Retype the entries exactly; omit all pictures.

___ Data records ___

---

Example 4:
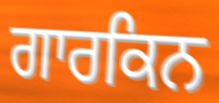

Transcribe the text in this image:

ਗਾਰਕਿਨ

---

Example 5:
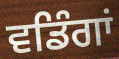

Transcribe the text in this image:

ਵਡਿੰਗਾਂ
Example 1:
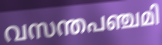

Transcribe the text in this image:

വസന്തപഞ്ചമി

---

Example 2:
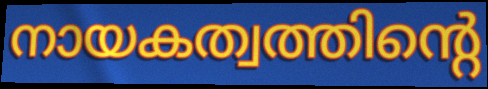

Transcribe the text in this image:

___

* **Exercise solution**:
---

Example 4:

Transcribe the text in this image:

ਗਾਰਕਿਨ

---

Example 5:

Transcribe the text in this image:

ਵਡਿੰਗਾਂ
Example 1:

Transcribe the text in this image:

വസന്തപഞ്ചമി

---

Example 2:

Transcribe the text in this image:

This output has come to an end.